Business Services Industry
Toasting traditions
Journal Record, The (Oklahoma City), Dec 30, 1999
BOSTON (NYT) -- As we prepare to toast the Year 2000 (known to some as the False Millennium), let's look at bygone toasting traditions in various parts of the world. The information is from A Brief History of the Raised Glass by Paul Dickson (CrownPublishers, $19).
* The Scots and Scandinavians drank from the skulls of fallen enemies. A cup of unkindness, you might say.
* The Danish used to cut the throats of Englishmen while they were drinking. This led to the expression of drinking to someone's health; in other words, you wouldn't garrote your drinking partner.
* The word "toast" was popularized in the 17th century when a piece of roasted bread was floated on the drink. No one remembers why they did that.
* The clinking of glasses was started to ward off the devil, who is said to be repelled by bell-like noises.
So let's raise a glass to Year 2000. Then let's clink those glasses and remember the words of Benjamin Franklin: "There never was a good war or a bad peace." Happy Y2K!
Tax breaks of the century
NEW YORK (AP) -- With tax-time around the corner, H&R Block has taken a fond look back at some of the best tax deductions of the century. Members of the tax research and training staff at the tax preparation service submitted their favorite tax breaks, both current and those they wish were still around.
Topping the list was Schedule W, a provision, banished in 1987, that allowed married taxpayers to claim a deduction worth 10 percent of the earned income of the spouse with the lower paycheck. Schedule G, killed in 1986, allowed any taxpayer with a big jump in income to figure the tax as if it were received over a three-year period.

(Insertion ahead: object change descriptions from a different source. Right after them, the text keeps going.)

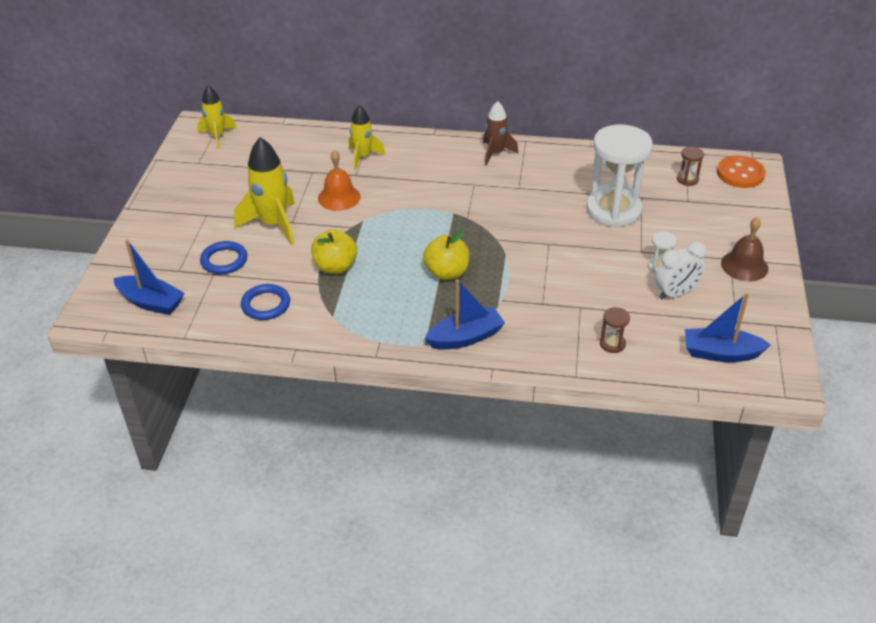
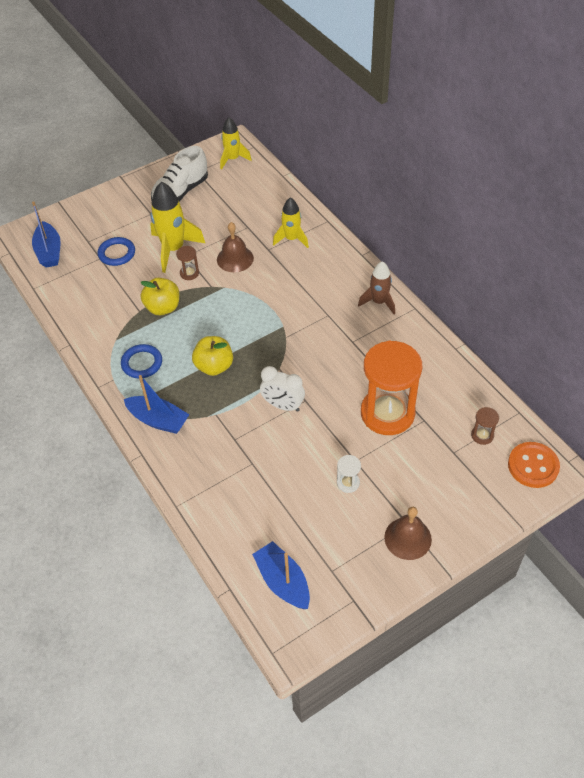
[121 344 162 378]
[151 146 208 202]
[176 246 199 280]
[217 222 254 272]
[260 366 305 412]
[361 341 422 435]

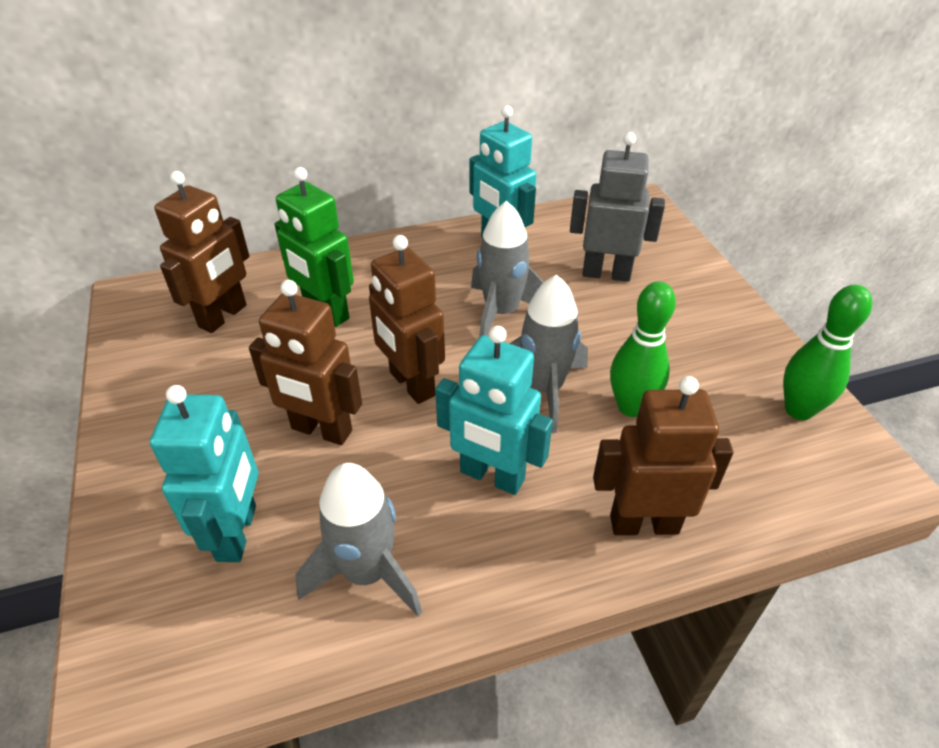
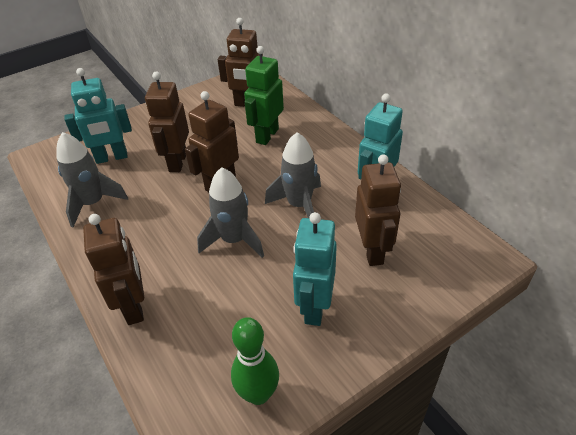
[293 212 337 326]
[355 154 401 266]
[610 281 676 417] (first image)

Among the well-liked tax breaks still in use today... the Child Tax Credit. Qualified taxpayers get a $500 credit on their tax bill for having a dependent child under age 17.
A Y2K excess?
TOKYO (NYT) -- An underwear manufacturer in Japan has created a Millennium Bra, made from spun gold and sporting a $1.9 million, 15- carat diamond. But it's for display only; the JAL Newsletter explains: "It's not real comfortable to actually wear and it'll snag your cardigan."
Tortillas break out
AUSTIN (AP) -- Sixty years ago, Jose Guerra converted his garage into a tiny factory where he used family recipes to make tortillas and other Mexican foods to sell to his neighbors. Today, Guerra's grandsons oversee Rudy's Tortillas' 25,000-square-foot factory in Dallas, which ships its products to 15 states and generates more than $5 million in annual sales.
The Guerras are part of a growing industry sparked by an increasing Hispanic population and the surging popularity of Mexican food and culture nationwide. The tortilla-making business will be a $4 billion industry by 2000, up from $1.5 billion in 1990, according to the U.S. Census Bureau. "Corn and flour tortillas have gone from being a staple in the Mexican food diet to being a bread substitute in the American diet," said Louis Guerra, one of the grandsons now running Rudy's Tortillas.
California and Texas top the nation in production and sales of the flat, round cakes. There are more tortilla plants in Texas than anywhere else in the nation, with 70 plants shipping $176.4 million worth of products all over the world and employing more than 1,900 people, according to a recent report by state Comptroller Carol Keeton Rylander's office. California has just 58 tortilla factories, but leads the nation in production, shipping $440.2 million worth of products and employing 4,258 workers. Colorado, Illinois, New Mexico and Georgia are also big tortilla producing states.
"People crave something different," said Asima Syed, spokeswoman for Irving, Texas-based Mission Foods, the nation's leading tortilla producer. "Just like pita bread caught on several years ago this is a new way to add to your food repertoire."
Irwin Steinberg, executive director of the Tortilla Industry Association in Dallas, said the industry is growing because the product is crossing cultural lines. He also credits low costs, versatility, healthy ingredients and the "wrap mania" that has swept fast-food and other restaurant chains.
For sports fanatics
KANSAS CITY, Mo. (JR) -- Sprint PCS Wireless Web users now have FOXSports.com at their beck and call. The FOX site, the fastest- growing sports Web site, gives users of the Internet-ready Sprint PCS Phone access to the latest news and up-to-the-minute scores for major in-season sports virtually anytime, anywhere on Sprint's all- digital, all-PCS nationwide wireless network.
Launched nationwide in September, Sprint PCS Wireless Web customers can access a wide variety of news, weather, travel and information content, including Bloomberg, The Weather Channel, InfoSpace, Yahoo, GetThere.com, Mapquest.com and CNN.com.
The e-DVD threat
BOSTON (NYT) -- An effort by the movie industry to prevent illegal copying of digital video disks, or DVDs, could turn into a crucial battle over the fundamental rights of Internet users. At issue is the question of whether Web site operators can help distribute a piece of software that can defeat the security system built into millions of DVD discs, thus enabling people to make illegal copies.